Work to be completed: Go through the material below, tally each line containing "using", and write the tally alone.

Supplied records:
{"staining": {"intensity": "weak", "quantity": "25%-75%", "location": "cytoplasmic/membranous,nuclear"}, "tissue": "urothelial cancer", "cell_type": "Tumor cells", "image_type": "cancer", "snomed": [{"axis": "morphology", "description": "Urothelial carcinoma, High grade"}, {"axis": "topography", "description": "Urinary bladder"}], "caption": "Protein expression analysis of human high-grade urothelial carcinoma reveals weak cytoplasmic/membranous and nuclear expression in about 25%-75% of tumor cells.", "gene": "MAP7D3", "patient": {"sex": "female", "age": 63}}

--

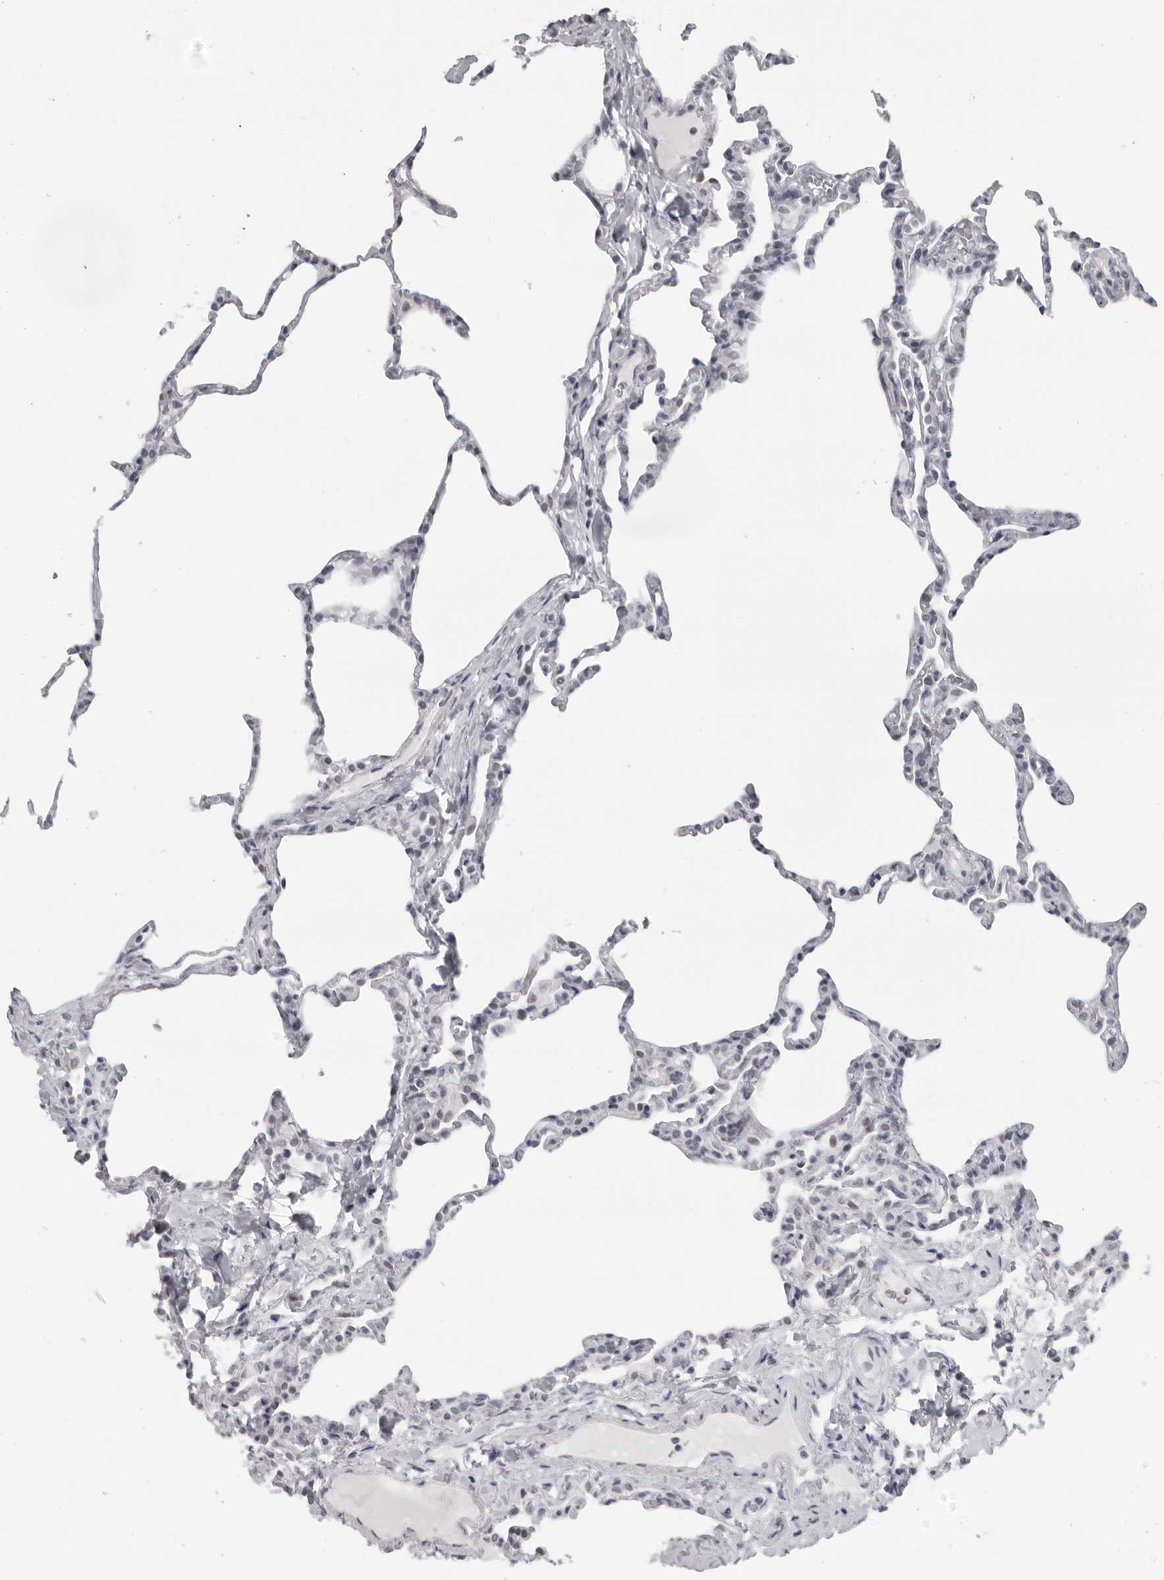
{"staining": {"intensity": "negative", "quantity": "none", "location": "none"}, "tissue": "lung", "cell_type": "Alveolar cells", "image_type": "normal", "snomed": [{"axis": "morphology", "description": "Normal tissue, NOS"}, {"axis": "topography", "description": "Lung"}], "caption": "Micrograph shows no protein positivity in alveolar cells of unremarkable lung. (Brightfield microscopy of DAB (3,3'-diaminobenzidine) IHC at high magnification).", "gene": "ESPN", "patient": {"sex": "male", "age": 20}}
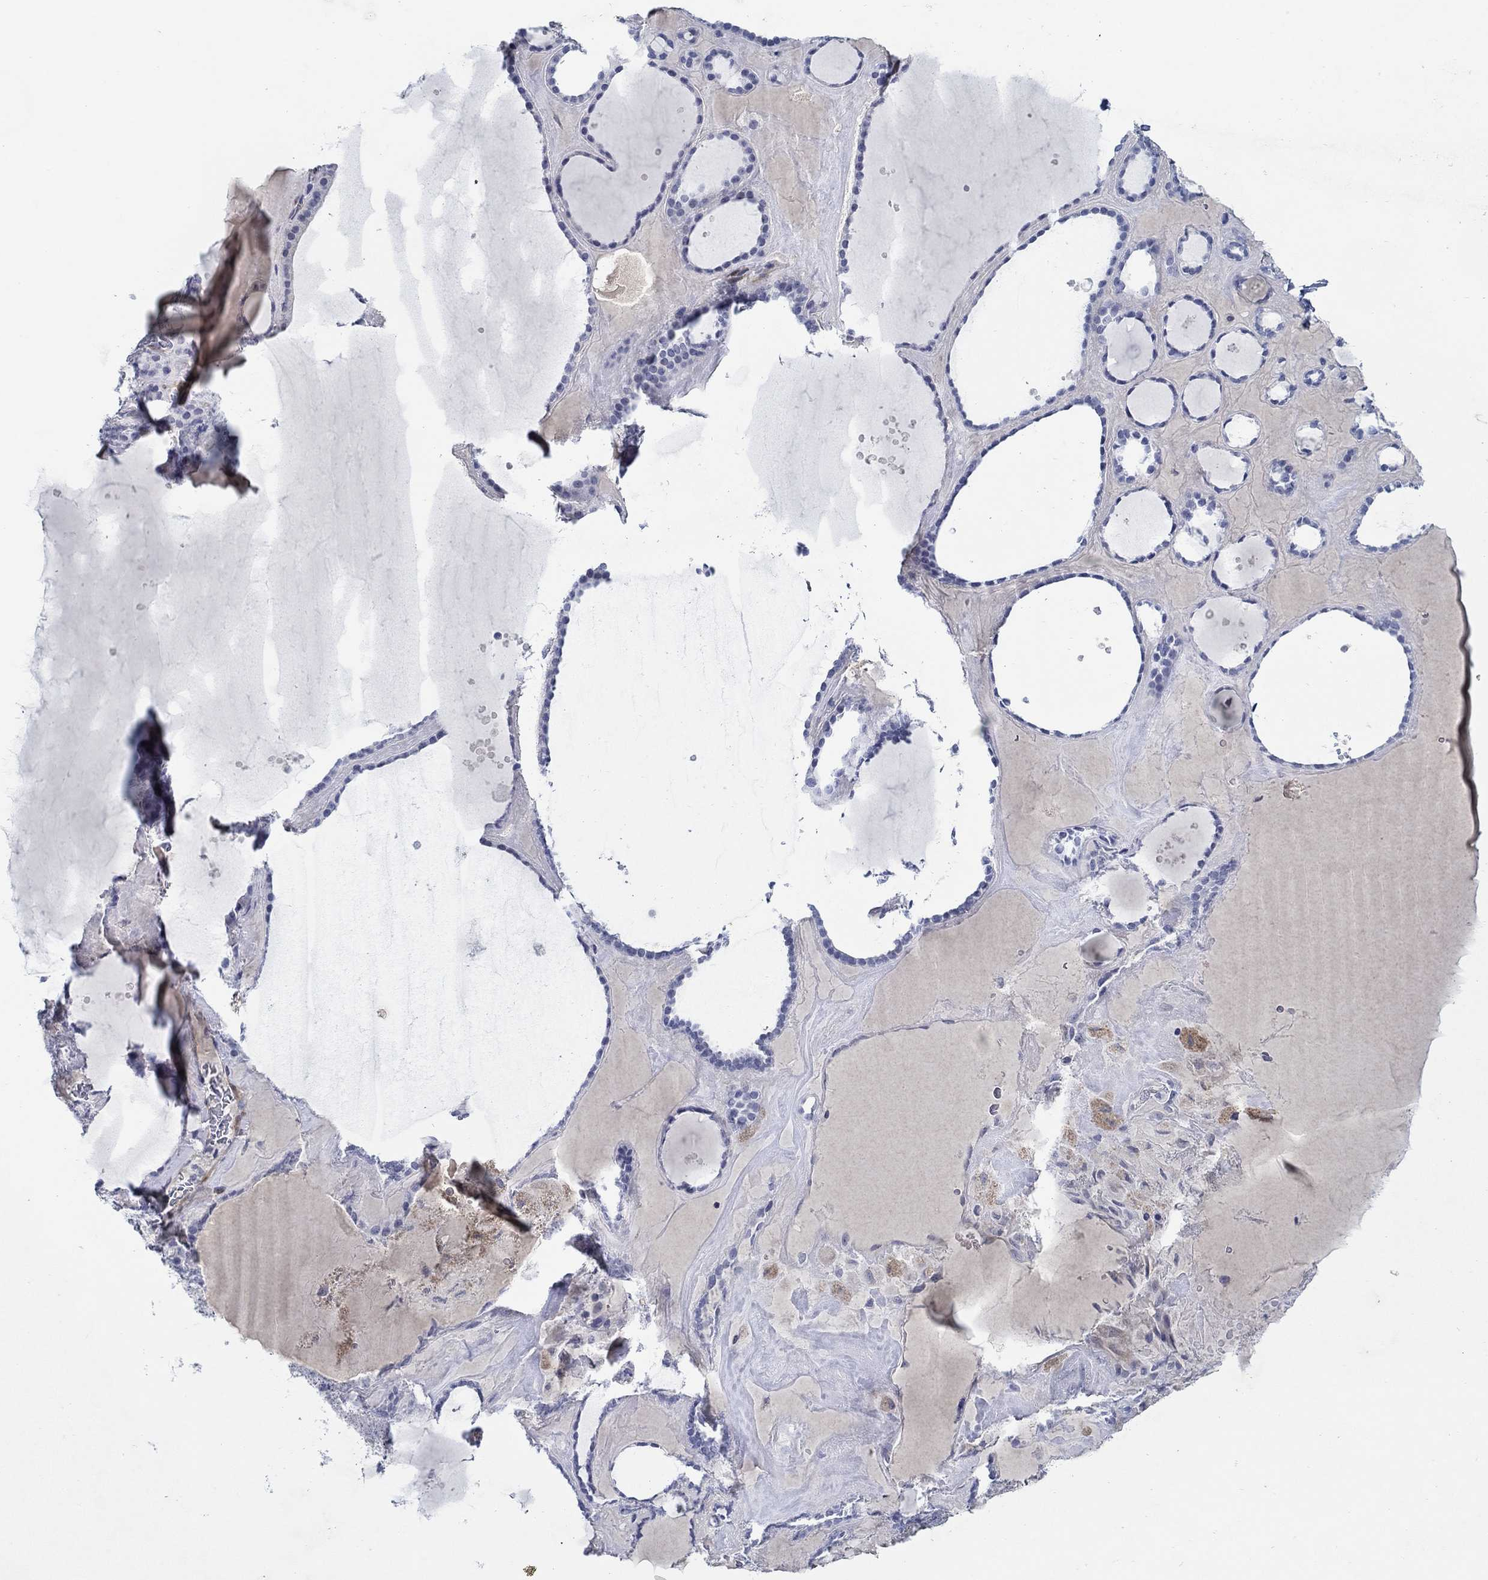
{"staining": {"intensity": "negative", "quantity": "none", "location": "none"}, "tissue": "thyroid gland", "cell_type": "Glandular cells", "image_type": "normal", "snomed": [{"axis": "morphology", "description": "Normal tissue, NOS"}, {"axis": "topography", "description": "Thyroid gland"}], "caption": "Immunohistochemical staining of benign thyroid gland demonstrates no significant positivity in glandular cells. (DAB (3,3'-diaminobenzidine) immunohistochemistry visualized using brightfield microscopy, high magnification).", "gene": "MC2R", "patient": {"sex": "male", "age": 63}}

* * *

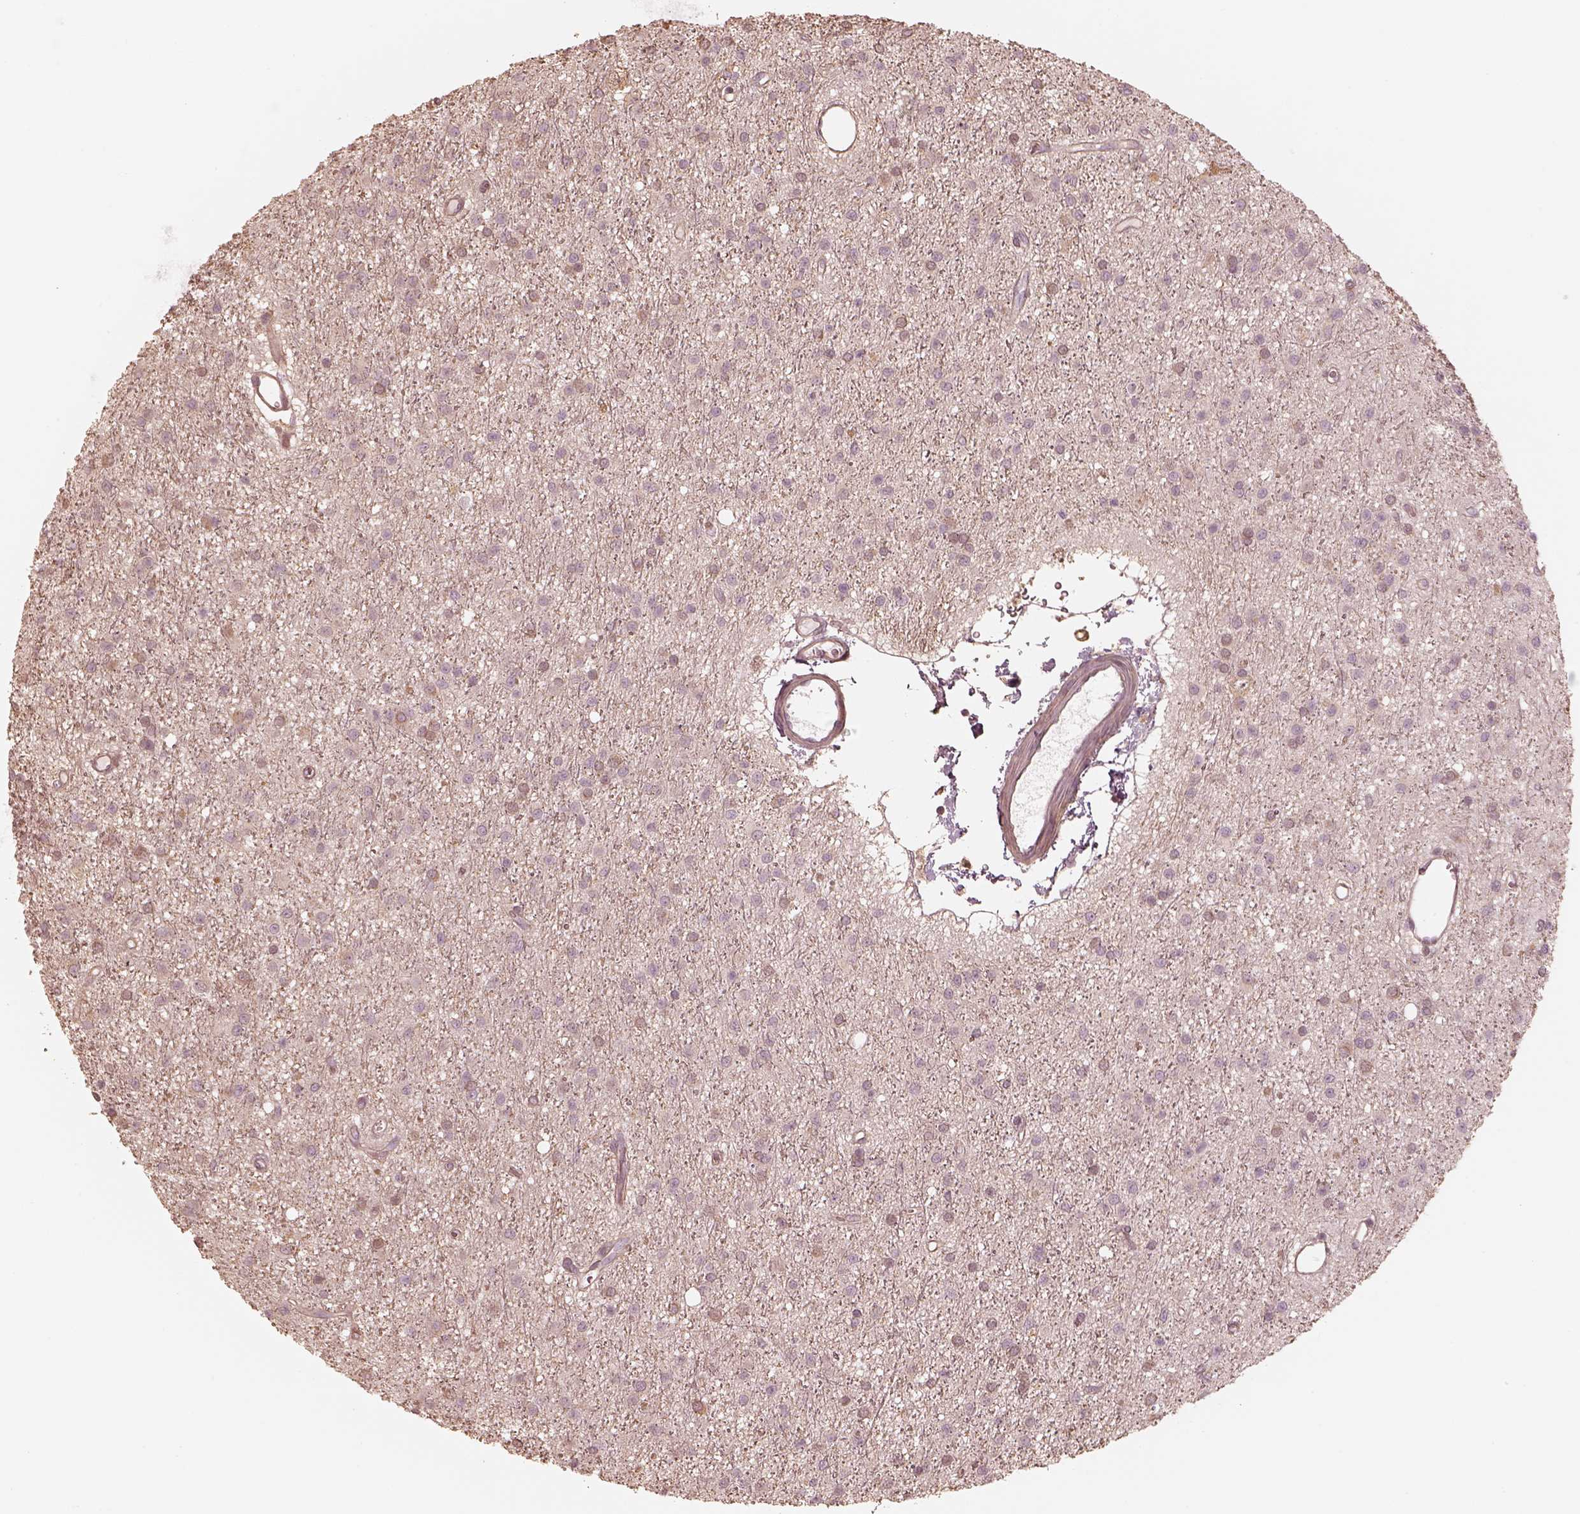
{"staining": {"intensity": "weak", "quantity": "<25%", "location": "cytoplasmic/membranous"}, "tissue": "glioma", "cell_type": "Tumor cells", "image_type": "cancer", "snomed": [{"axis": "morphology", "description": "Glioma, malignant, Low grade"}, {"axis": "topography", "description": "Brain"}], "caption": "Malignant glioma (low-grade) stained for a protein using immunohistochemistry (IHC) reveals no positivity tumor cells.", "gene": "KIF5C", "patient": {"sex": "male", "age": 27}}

Expected answer: 2